Based on notes compiled by Mary Waldron (niece of the maker), this map was created by Henry Benjamin (Ben) Cormack (1897-1959), who was an engineer/draughtsman with a life long interest in French history, art, culture and literature. In 1917, 20-year-old Ben Cormack enlisted for military service. In August 1918 he was wounded in action and was transferred to the NZEF's Hornchurch Convalescent Hospital, Essex. During this period of rehabilitation, Cormack commenced planning and set up early working drawings with a view to producing a detailed picturesque map of France based on early prints and maps that he was able to access from several sources in London.
However, wartime conditions imposed limited access to all resources, so accordingly progress was slow and Cormacks vision was only partially completed as pieces of parchment and quality paper came to hand. Pen nibs and inks were equally difficult to come by.(The sister of another patient is said to have raided a supply retrieved from the bombed remains of a local school).
Drafts and completed drawings, and working drawings were rolled and wrapped between sheets of brown paper and along with ink bottles were carefully placed between the contents of his kit bag, when Cormack returned to New Zealand in December 1918.

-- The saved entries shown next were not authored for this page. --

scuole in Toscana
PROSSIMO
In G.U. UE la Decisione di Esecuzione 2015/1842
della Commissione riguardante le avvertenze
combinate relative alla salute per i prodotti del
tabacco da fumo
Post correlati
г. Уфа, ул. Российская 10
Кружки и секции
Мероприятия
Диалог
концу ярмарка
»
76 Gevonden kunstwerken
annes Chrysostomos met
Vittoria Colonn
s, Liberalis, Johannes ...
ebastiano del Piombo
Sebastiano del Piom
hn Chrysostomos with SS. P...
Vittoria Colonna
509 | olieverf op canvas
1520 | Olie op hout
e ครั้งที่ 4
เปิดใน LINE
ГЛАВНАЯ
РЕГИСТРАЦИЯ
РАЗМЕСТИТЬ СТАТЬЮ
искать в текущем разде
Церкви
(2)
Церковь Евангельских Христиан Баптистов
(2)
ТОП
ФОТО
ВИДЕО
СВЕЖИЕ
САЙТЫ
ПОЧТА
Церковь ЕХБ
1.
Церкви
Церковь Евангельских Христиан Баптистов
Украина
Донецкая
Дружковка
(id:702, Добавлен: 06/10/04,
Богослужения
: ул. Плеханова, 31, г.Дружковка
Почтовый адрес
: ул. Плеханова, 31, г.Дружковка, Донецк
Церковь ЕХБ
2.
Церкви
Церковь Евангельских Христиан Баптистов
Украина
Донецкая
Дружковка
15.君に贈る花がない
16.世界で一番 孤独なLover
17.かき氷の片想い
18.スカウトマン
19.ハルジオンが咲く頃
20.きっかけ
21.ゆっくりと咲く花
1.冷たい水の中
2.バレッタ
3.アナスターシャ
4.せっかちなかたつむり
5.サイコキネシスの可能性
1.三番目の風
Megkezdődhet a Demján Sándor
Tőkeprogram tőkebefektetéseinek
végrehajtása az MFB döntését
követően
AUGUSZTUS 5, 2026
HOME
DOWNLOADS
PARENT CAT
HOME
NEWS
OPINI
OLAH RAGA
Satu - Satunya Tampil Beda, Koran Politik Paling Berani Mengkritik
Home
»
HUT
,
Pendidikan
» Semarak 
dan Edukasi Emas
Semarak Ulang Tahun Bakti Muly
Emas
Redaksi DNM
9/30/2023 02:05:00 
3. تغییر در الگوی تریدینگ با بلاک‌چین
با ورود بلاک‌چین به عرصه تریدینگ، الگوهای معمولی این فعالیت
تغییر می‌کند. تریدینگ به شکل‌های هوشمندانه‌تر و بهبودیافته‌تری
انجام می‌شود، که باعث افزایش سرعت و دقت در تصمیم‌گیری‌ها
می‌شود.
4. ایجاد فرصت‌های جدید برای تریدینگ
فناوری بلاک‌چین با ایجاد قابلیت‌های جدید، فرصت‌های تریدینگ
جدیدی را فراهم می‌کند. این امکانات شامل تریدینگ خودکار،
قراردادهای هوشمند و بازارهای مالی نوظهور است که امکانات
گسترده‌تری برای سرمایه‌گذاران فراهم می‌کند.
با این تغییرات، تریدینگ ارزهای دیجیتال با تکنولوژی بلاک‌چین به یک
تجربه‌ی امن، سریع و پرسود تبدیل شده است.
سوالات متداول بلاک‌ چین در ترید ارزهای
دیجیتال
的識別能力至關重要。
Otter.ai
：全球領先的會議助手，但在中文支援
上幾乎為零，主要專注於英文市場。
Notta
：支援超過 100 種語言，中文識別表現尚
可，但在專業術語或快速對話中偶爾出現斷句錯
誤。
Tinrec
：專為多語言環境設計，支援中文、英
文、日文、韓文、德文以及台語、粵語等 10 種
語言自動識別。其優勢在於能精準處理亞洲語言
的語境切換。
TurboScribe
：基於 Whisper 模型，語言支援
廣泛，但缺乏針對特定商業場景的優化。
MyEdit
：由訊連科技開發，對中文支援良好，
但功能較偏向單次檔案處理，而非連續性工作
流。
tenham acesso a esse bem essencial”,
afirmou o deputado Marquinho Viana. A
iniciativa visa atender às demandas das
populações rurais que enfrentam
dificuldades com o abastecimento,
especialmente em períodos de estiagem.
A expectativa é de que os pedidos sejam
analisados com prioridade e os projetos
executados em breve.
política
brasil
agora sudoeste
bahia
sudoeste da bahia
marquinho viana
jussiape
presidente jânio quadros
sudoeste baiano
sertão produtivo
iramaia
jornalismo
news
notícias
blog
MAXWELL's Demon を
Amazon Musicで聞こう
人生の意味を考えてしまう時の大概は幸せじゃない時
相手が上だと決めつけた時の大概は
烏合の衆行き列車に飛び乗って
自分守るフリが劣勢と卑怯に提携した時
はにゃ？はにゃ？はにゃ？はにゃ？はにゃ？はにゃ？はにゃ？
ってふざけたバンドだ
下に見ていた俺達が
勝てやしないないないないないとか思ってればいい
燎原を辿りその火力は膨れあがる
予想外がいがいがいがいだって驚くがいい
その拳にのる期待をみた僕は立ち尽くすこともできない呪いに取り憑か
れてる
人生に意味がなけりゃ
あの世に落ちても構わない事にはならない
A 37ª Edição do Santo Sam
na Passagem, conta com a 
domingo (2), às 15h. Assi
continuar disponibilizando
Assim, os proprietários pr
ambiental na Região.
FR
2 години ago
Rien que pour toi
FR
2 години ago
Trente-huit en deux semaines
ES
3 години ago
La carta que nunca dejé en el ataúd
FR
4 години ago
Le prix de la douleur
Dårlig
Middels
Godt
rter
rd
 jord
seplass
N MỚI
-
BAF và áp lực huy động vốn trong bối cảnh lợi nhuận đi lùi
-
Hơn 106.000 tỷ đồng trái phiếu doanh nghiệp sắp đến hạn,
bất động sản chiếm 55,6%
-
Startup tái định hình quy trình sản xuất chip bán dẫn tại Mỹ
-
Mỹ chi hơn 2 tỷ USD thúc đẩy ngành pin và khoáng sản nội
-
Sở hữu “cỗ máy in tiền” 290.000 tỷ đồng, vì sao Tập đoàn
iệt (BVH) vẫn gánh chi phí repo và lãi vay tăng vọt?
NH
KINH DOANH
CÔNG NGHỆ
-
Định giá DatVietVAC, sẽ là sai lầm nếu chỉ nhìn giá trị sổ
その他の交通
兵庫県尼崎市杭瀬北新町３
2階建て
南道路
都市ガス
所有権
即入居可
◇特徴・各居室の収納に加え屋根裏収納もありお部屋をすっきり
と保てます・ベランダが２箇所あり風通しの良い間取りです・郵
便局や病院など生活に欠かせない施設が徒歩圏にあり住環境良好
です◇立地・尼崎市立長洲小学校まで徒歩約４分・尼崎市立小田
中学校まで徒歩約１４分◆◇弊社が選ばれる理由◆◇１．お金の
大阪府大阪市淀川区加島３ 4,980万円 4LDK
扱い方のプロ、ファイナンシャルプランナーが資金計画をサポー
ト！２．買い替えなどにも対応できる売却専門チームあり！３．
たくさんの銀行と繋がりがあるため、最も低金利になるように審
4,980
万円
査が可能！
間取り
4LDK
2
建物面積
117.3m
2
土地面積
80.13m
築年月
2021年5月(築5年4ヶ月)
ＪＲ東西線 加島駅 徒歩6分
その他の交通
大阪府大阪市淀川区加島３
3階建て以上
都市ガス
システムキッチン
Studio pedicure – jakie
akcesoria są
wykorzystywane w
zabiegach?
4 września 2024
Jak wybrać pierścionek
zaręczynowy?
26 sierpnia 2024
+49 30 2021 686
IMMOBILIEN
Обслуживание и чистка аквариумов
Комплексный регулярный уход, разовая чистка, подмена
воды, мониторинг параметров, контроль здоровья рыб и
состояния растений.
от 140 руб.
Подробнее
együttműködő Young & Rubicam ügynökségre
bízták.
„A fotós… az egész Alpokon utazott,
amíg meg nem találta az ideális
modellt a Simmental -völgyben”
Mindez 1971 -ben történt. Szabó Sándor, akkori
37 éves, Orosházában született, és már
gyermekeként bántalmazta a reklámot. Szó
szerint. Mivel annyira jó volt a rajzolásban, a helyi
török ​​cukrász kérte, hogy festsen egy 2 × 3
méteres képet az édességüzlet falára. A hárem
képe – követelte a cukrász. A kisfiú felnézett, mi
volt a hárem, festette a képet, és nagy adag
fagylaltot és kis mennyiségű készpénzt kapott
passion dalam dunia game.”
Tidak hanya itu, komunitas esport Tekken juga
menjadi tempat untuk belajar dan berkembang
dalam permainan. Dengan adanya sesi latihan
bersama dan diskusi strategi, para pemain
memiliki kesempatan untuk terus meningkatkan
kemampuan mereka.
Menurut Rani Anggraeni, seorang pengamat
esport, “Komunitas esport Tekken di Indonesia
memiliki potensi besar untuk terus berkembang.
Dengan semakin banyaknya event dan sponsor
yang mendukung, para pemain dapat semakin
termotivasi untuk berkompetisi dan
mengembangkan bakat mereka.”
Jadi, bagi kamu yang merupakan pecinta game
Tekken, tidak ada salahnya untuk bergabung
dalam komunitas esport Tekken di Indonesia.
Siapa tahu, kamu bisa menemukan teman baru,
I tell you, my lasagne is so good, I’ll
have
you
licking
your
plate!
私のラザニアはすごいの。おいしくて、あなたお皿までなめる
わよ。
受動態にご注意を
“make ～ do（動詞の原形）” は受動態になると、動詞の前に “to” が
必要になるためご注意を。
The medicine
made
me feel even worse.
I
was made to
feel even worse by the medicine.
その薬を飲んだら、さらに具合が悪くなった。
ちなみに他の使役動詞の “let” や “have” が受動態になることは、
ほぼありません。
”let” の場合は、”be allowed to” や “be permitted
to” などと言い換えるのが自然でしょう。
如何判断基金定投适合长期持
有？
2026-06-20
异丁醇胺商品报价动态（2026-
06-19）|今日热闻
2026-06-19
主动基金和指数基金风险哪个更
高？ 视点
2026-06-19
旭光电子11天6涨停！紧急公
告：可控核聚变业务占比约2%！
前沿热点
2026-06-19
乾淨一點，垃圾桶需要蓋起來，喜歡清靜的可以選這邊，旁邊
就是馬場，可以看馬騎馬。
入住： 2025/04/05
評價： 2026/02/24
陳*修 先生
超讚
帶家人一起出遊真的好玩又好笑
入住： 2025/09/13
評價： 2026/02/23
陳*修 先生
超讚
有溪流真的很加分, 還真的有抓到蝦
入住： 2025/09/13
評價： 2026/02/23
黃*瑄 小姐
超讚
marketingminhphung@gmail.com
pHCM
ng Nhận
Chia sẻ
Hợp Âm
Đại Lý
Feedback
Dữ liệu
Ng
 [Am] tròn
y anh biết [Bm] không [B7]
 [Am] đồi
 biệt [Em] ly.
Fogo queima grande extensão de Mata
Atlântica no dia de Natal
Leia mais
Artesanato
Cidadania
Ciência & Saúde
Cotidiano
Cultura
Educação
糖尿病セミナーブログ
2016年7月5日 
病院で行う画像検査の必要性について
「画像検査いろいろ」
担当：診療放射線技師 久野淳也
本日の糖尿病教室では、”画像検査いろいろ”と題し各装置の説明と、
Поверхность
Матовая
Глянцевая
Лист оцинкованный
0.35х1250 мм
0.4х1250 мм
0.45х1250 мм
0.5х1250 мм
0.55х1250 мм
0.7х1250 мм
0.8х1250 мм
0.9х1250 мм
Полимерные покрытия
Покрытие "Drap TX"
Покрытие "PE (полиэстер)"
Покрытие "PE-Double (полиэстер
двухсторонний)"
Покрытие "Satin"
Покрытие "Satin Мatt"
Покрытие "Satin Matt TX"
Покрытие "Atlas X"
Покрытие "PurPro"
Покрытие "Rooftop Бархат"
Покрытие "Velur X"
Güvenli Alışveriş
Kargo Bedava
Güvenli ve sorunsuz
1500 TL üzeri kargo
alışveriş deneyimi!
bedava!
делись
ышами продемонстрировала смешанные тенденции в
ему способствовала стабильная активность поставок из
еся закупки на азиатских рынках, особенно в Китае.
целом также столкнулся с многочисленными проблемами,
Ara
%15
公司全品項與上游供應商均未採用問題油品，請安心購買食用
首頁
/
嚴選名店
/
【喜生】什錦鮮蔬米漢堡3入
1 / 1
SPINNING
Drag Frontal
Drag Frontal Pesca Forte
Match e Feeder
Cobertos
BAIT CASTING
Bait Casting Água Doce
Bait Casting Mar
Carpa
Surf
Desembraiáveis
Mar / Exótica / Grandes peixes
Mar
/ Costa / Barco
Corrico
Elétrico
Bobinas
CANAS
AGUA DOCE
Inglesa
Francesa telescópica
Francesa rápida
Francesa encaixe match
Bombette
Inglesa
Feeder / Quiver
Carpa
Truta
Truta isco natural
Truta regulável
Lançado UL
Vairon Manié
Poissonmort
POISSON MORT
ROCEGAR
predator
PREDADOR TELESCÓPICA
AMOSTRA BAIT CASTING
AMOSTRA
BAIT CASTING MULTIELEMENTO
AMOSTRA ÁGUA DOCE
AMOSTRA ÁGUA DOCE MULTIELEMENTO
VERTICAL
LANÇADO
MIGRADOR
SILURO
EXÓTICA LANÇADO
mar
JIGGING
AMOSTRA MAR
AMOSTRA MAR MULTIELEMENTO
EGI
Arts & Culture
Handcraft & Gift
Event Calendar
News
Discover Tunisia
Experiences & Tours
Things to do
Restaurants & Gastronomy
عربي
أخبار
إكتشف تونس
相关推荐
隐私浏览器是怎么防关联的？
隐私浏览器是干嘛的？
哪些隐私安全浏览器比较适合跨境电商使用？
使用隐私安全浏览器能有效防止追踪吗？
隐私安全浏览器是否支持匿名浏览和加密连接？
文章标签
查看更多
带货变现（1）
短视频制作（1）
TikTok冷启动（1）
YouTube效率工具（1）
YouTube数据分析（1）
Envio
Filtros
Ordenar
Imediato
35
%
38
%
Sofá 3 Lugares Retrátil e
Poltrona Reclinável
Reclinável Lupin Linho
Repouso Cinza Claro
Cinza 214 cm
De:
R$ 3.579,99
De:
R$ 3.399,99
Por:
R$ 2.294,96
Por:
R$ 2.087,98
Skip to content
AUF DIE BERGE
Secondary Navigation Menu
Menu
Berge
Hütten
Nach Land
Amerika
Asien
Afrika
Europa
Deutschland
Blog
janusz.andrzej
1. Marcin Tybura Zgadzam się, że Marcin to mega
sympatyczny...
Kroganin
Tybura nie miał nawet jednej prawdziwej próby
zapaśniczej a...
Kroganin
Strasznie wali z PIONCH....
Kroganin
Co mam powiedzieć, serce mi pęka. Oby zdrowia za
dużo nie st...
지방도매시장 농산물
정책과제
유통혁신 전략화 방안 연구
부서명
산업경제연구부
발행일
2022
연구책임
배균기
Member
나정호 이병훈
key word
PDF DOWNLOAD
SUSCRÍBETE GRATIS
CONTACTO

When he returned to France in 1929 to continue his research, Cormack became acquainted with the work of Roger Roumagnac and Pierre Andrieu and decided to extend his drawings to include gastronomic references to towns, provinces and regions. Roumagnac illustrated in colour numerous inter-war and post-war travel books in the French Ode Guide series, with text by Dore Ogrizek. However During the intervening years between World War I and World War II, Ben continued to work towards completion of his map. Work commitments and re-enlistment in 1940 interrupted progress.
In 1949, published his work La France and Ben carefully referenced his map to the publication, taking care to retain the subtle atmosphere of towns, regions and provinces that he sought to create earlier in 1918 when he began the project.
Ben Cormack's passion for this map spanned 40 years. While in the first instance this project assumed a therapeutic respite from the trauma of active service, 'La France' [the map] emerged finally not only as testament to those early years but confirmation of Ben's lifelong interest in architectural and artistic affairs.
Until his death in 1959, the map hung prominently in Ben's study. After this his brother W Cormack inherited it and in 1962 it was passed on to Mary Cormack, Ben's only niece.